The Hatch-Waxman Act, enacted in 1984, was designed to allow rapid entry of generic drugs into the market as soon as patents ended. For a long time, the law was successful at bringing competitors into the fold, which brought down prices by up to 80%. The law also allows a drug company to challenge a patent. If the challenger wins, they are rewarded by being the only generic on the market for six months.
“That’s intended to help clear out weak and inappropriate patents,” Feldman said. “Unfortunately, the drug companies have taken this system and twisted it around.” She said patent holders are settling with challengers in what is known as “pay for delay” agreements. In other words, they pay that first generic to stay off the market.
“So, the branded drug stays on the market at a very high price. The generic gets paid a little of that monopoly rent to stay off the market. And when the generic comes to market, it still gets its six-month exclusivity,” she said. “It’s a win-win for the branded drug. It’s a win for the generic drug. Consumers and society lose. These things push out the horizon at which a generic drug would enter the market.”
Feldman thinks “pay to delay” is a form of collusion.
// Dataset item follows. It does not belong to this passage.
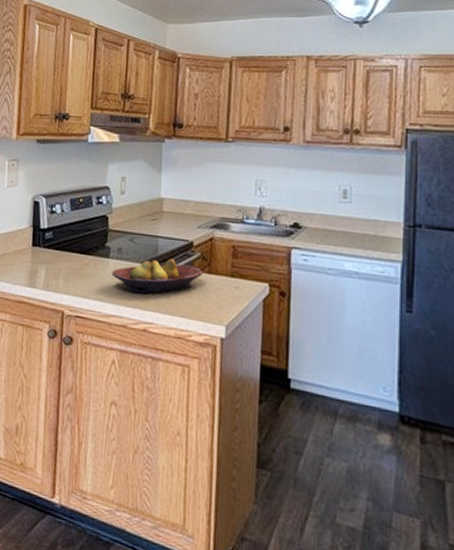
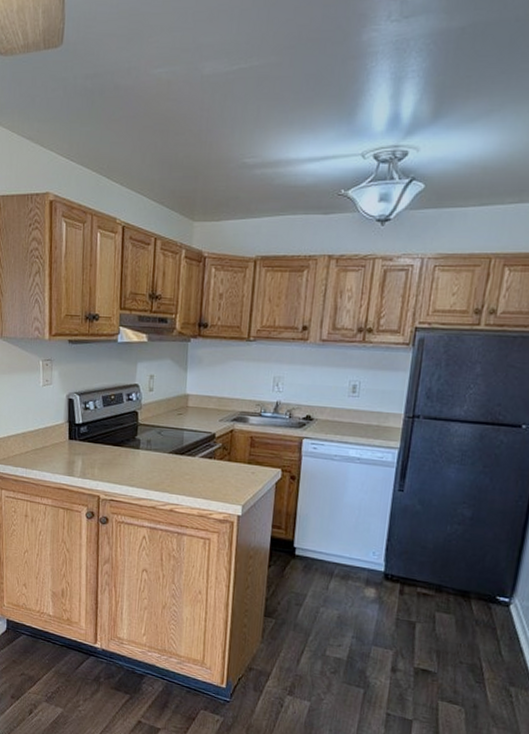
fruit bowl: present [111,259,203,294] -> none [141,449,223,480]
She said the Supreme Court has opened the door to antitrust lawsuits to challenge this behavior, and some lower courts have found the behavior to be inappropriate. But antitrust lawsuits are expensive, time-consuming and difficult to pursue. And big pharma can be “extraordinarily creative” in their efforts to protect their valuable monopolies.
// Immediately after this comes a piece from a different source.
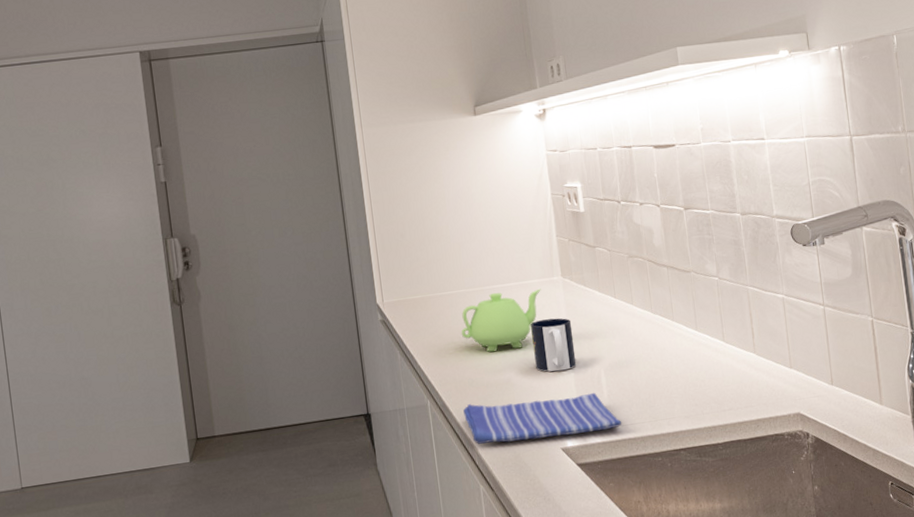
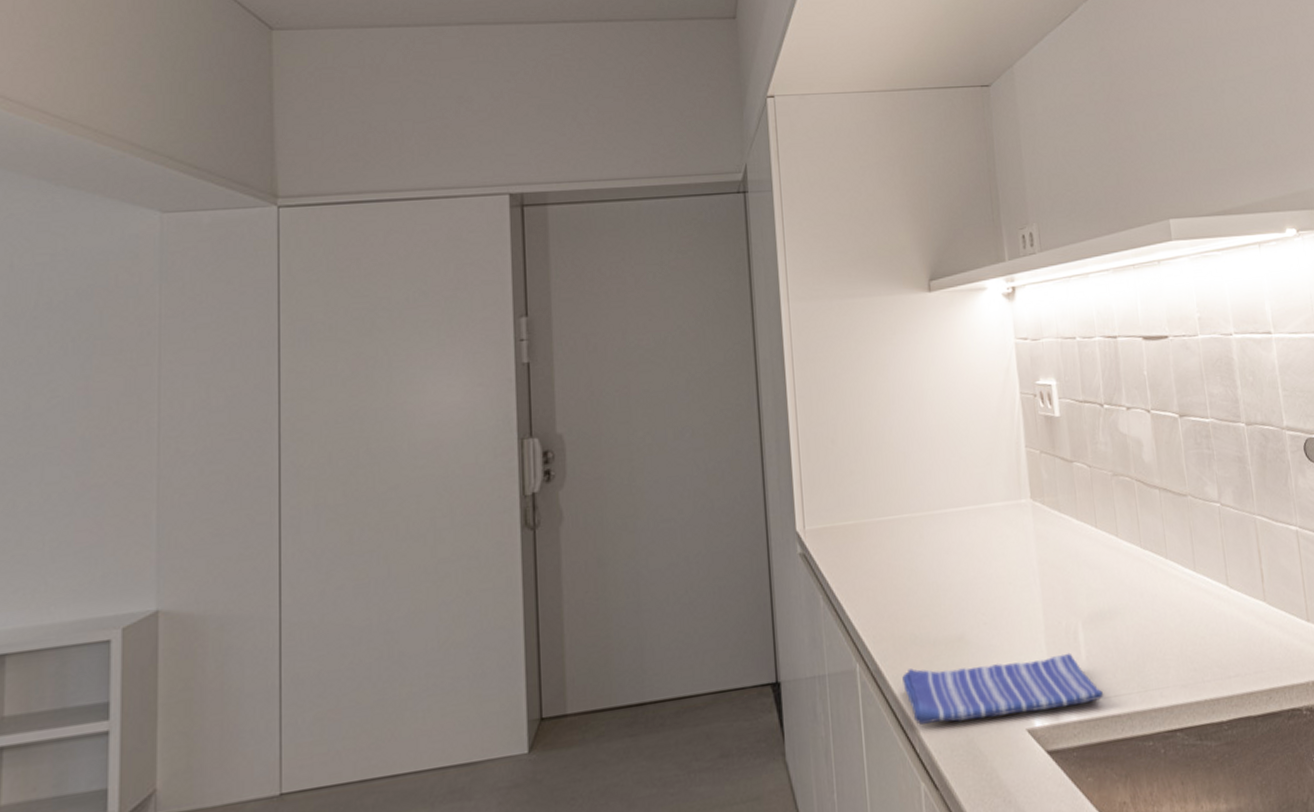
teakettle: present [461,288,541,353] -> none [903,514,1005,599]
mug: present [531,318,577,372] -> none [991,553,1048,625]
“These companies have developed extraordinarily complex deals that are difficult to tease out,” Feldman said. “Rather than have a direct payment to the generic company, the brand name drug may have all types of side deals that are entirely economically irrational. For example, they may pay a generic an overvalued amount to do something that the generic has no experience in and that one would never hire them to do, like being a dead middleman between the manufacturer and the seller. Or paying a generic company to market a drug, when the generic company has no marketing experience and isn’t a marketing company. These are economically irrational deals, but they camouflage what is essentially ‘pay for delay.'”
“Rather than have a direct payment to the generic company, the brand name drug may have all types of side deals that are entirely economically irrational.”
As a result of these tactics, generic companies are shrinking, consolidating and generally not gaining entry to the market.
Can Constituent Pressure Help?
Feldman is encouraging citizens to turn up the heat on the issue of exorbitant drug pricing. “Sometimes you have to run in a circle until you can find the exit,” she said. “I do believe we are at a point in history where it may be possible to find a way out of the problems that we have. The key, however, is going to be popular sentiment. We are a democracy. Even with extraordinary lobbying, Congress and state and local governments do respond if the pressure is overwhelming.”
Feldman believes the best way to fix the broken system is to simplify it. “Complexity breeds opportunity. And the drug industry is adept at exploiting that complexity. A simpler system makes it much more difficult to play games.” She advocates legal changes that would remove incentives and limit companies to one period of exclusivity on a chemical formulation with no allowance for extensions. She also calls for greater transparency in the process.
“Deals like this thrive in dark corners, and a little sunshine goes a long way,” she said. “If Congress or the states were able to promulgate regulations that would ask for simple openness about what the different deals are, it would be much easier to shut them down.”